Les élections régionales et cantonales viennent de s’achever. Les urnes ont rendu leurs verdicts. Quelques commentaires, d’un point de vue associatif...

Acteurs de la vie civique, les militants associatifs se félicitent de la remontée d’une participation électorale qu’ils appellent constamment de leurs vœux, et pas seulement depuis un 21 avril de sinistre mémoire... Pourtant, face à la (bien modeste) embellie constatée, c’est la prudence qui doit être de mise.

En effet, beaucoup plus qu’un réel regain d’intérêt pour la chose publique, il semble que ce soit le rejet de certains aspects de la politique gouvernementale qui ait constitué le principal déterminant de la mobilisation citoyenne.

A ce premier élément de prudence doit s’en ajouter un second, dans la mesure où les nouveaux exécutifs régionaux et départementaux qui viennent d’être désignés vont devoir remplir leurs missions dans des contextes particuliers et inédits : désengagement de l’Etat et nouvelles lois de décentralisation.

Sous ses diverses formes (baisse des subventions, suppression des emplois-jeunes...) le désengagement de l’Etat, constitue une réalité à laquelle chaque association se trouve confrontée. La mobilisation autour de la campagne « Que serait la vie sans les associations ? » montre à quel point chacun - indépendamment de ses convictions politiques, de ses domaines et de ses territoires d’interventions - se sent directement affecté.

Face à un Etat se repliant sur ses étroites fonctions régaliennes, le réflexe est grand de demander la compensation aux Régions et Départements. Le voudront-ils ? Le pourront-ils ? Rien n’est moins sûr, dans la mesure où une importante réforme des lois de décentralisation est en cours de discussion au Parlement.

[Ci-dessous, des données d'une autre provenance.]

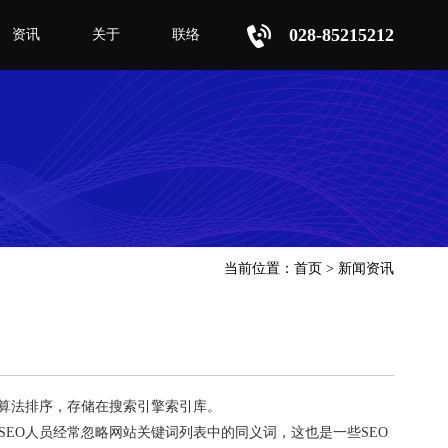
028-85215212
资讯
关于
联络
当前位置：
首页
>
新闻资讯
算法排序，存储在搜索引擎索引库。
EO人员经常忽略网站关键词列表中的同义词，这也是一些SEO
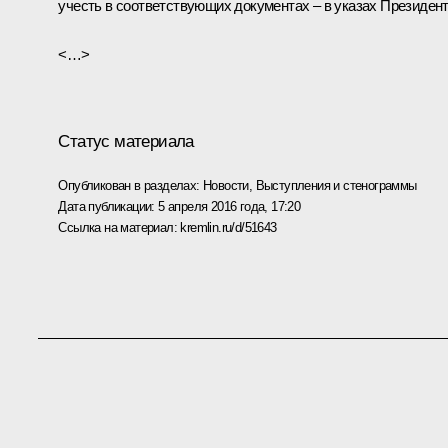
учесть в соответствующих документах – в указах Президент
<…>
Статус материала
Опубликован в разделах:
Новости
,
Выступления и стенограммы
Дата публикации:
5 апреля 2016 года, 17:20
Ссылка на материал:
kremlin.ru/d/51643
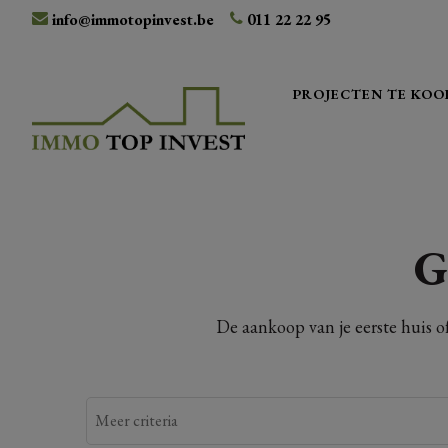
info@immotopinvest.be
011 22 22 95
PROJECTEN TE KOO
G
De aankoop van je eerste huis o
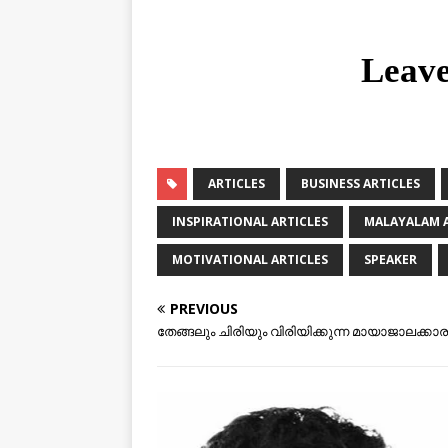
Leav
ARTICLES
BUSINESS ARTICLES
INSPIRATIONAL ARTICLES
MALAYALAM A
MOTIVATIONAL ARTICLES
SPEAKER
PREVIOUS
തേങ്ങലും ചിരിയും വിരിയിക്കുന്ന മായാജാലക്കാരന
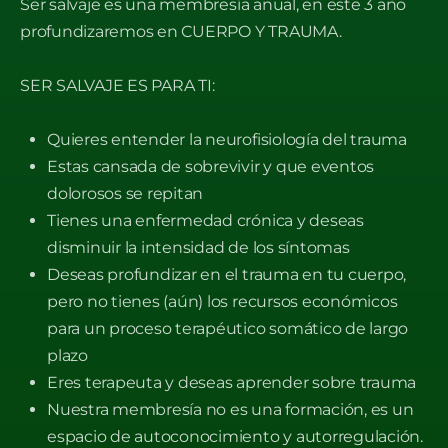
Ser salvaje es una membresía anual, en este 3 año
profundizaremos en CUERPO Y TRAUMA.
SER SALVAJE ES PARA TI:
Quieres entender la neurofisiología del trauma
Estas cansada de sobrevivir y que eventos
dolorosos se repitan
Tienes una enfermedad crónica y deseas
disminuir la intensidad de los síntomas
Deseas profundizar en el trauma en tu cuerpo,
pero no tienes (aún) los recursos económicos
para un proceso terapéutico somático de largo
plazo
Eres terapeuta y deseas aprender sobre trauma
Nuestra membresía no es una formación, es un
espacio de autoconocimiento y autorregulación.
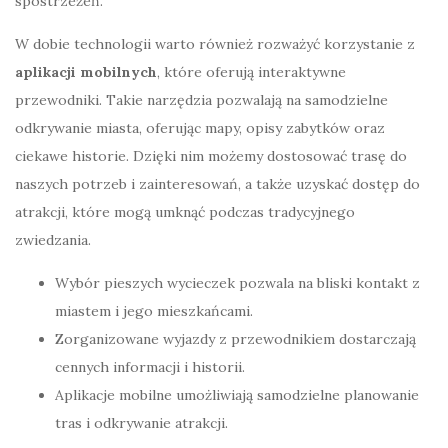
spostrzeżeń.
W dobie technologii warto również rozważyć korzystanie z
aplikacji mobilnych
, które oferują interaktywne
przewodniki. Takie narzędzia pozwalają na samodzielne
odkrywanie miasta, oferując mapy, opisy zabytków oraz
ciekawe historie. Dzięki nim możemy dostosować trasę do
naszych potrzeb i zainteresowań, a także uzyskać dostęp do
atrakcji, które mogą umknąć podczas tradycyjnego
zwiedzania.
Wybór pieszych wycieczek pozwala na bliski kontakt z
miastem i jego mieszkańcami.
Zorganizowane wyjazdy z przewodnikiem dostarczają
cennych informacji i historii.
Aplikacje mobilne umożliwiają samodzielne planowanie
tras i odkrywanie atrakcji.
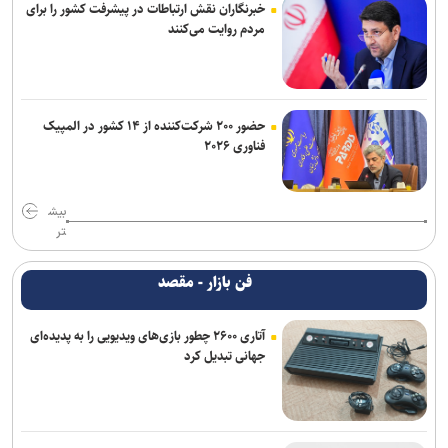
خبرنگاران نقش ارتباطات در پیشرفت کشور را برای
مردم روایت می‌کنند
حضور ۲۰۰ شرکت‌کننده از ۱۴ کشور در المپیک
فناوری ۲۰۲۶
بیش
تر
فن بازار - مقصد
آتاری ۲۶۰۰ چطور بازی‌های ویدیویی را به پدیده‌ای
جهانی تبدیل کرد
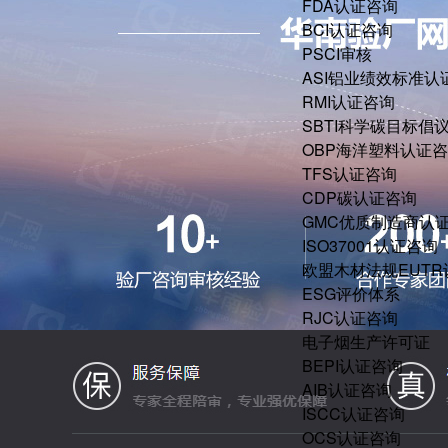
FDA认证咨询
BCI认证咨询
PSCI审核
ASI铝业绩效标准认
RMI认证咨询
SBTI科学碳目标倡
OBP海洋塑料认证
TFS认证咨询
CDP碳认证咨询
GMC优质制造商认
ISO37001认证咨询
欧盟木材法规EUT
ESG评价体系
RJC认证咨询
电子烟生产许可证
BEPI认证咨询
AIB认证咨询
ISCC认证咨询
OCS认证咨询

Dans son principe, la décentralisation peut bien évidemment s’avérer intéressante et porteuse d’avancées significatives. Mais - hélas - au stade actuel du projet, la future loi est bien trop floue pour susciter autre chose que des inquiétudes, aussi bien au niveau des compétences transférées... que des financements afférents.

Ce paysage sombre et flou à la fois ne doit pas empêcher le monde associatif d’être motivé. C’est par son volontarisme, et sa capacité d’interpellation crédible des pouvoirs publics, qu’il pourra obtenir les mesures techniques et financières dont il a besoin pour perdurer et se développer.

Ce volontarisme doit aujourd’hui s’attacher à démontrer une évidence à ceux qui ne veulent pas la reconnaître : les associations remplissent un rôle essentiel d’insertion de chaque être humain dans la cité. En ce sens, les associations d’éducation populaire et de lutte contre toute les formes d’exclusion, ou celles investies dans l’économie sociale et solidaire, ne doivent plus être regardées avec condescendance, comme autant de survivances archaïques d’un passé révolu, mais bien comme les fers de lance de la démocratie dont notre pays et l’Europe ont grand besoin : une démocratie renouvelée, réconciliée, ouverte et solidaire.